The DNRED went to the home of this father in 2022. Customs agents then discovered 8,500 items distributed randomly in a modest apartment. “We realize that they are almost everywhere, we find them in a television cabinet, in freezer bags, in boxes in the four corners of the apartment,” said one of the investigators, a specialist in the trafficking of cultural goods, at France Inter. Among the packaging, a trash bag catches their attention. Inside are two small metal plates that Louvre experts will identify as an incantation plate and an exemption plate. The heritage value of these objects is inestimable, experts say.

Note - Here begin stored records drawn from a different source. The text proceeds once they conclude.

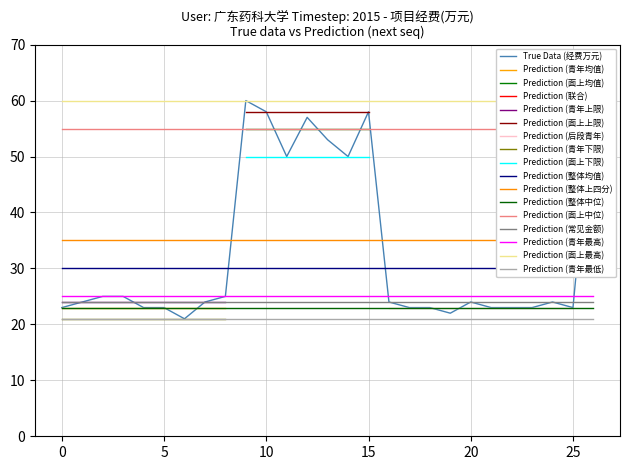

What is the maximum value for Prediction (整体中位)?

23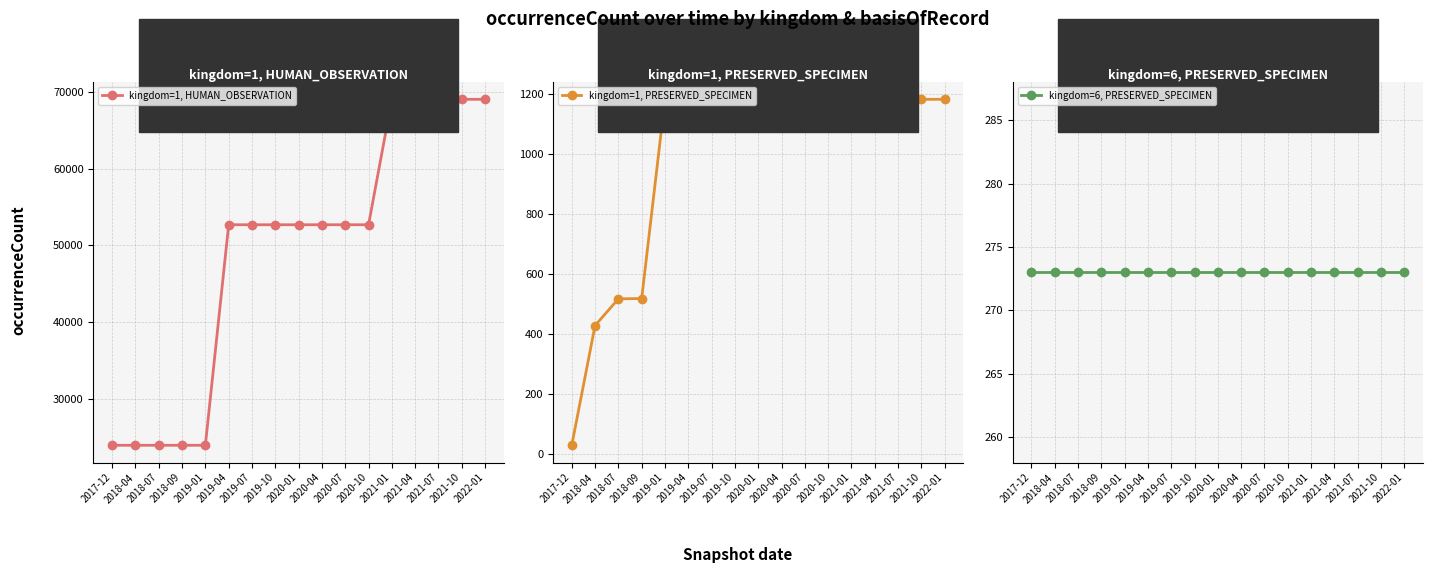

Count the kingdom=1, HUMAN_OBSERVATION values in the range 24025 to 69006.

17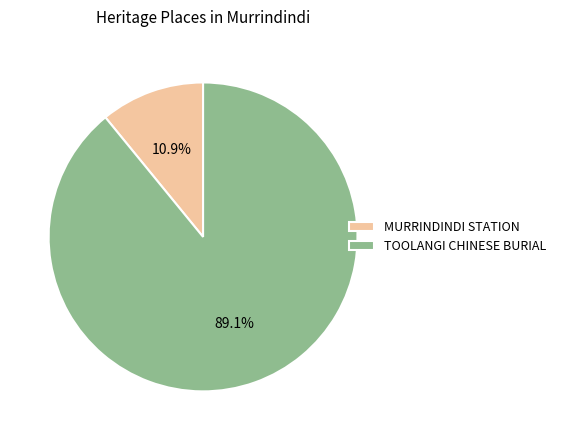

Which category accounts for the majority?

TOOLANGI CHINESE BURIAL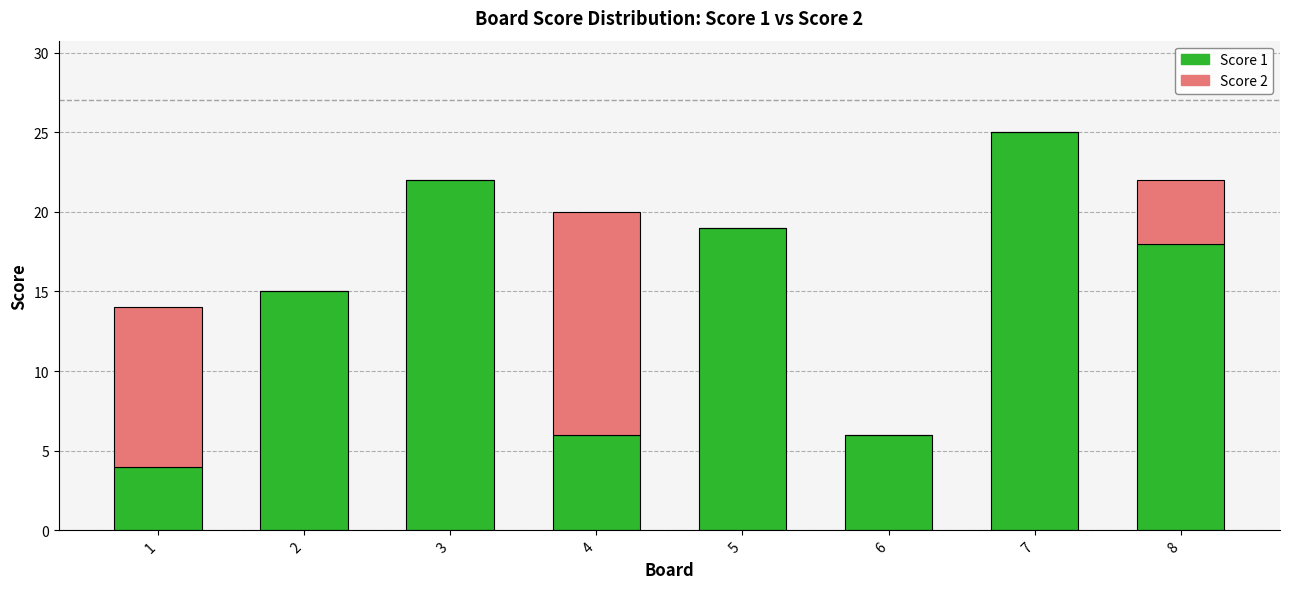

Reading left to right, transcribe the values for Score 1.

1=4	2=15	3=22	4=6	5=19	6=6	7=25	8=18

This looting was made possible by networks “worthy of drug traffickers,” notes a member of customs. An investigator specializing in the trafficking of cultural goods explains to France Inter: “Generally, pieces are looted from villages by people who are in fairly precarious situations. The mafiosi will provide them with metal detectors so that they can search for treasures in their locality according to the stories they have heard and which have passed down through the generations. Once these materials have been recovered, collectors will go from village to village to buy these objects at a low price, and certainly not at the European market price.” The parts are also sent to the European Union “by transit countries – Austria, the Netherlands, Switzerland – which eventually arrive in France,” a manager of the DNRED investigation service told AFP.

The man responsible for selling the items must soon be summoned to court. He faces up to ten years in prison and a fine of 15 million euros, the looting having been committed by an organized gang. As for the objects themselves, French diplomacy will return them to Turkey. Damage to excavation sites, on the other hand, is irreversible.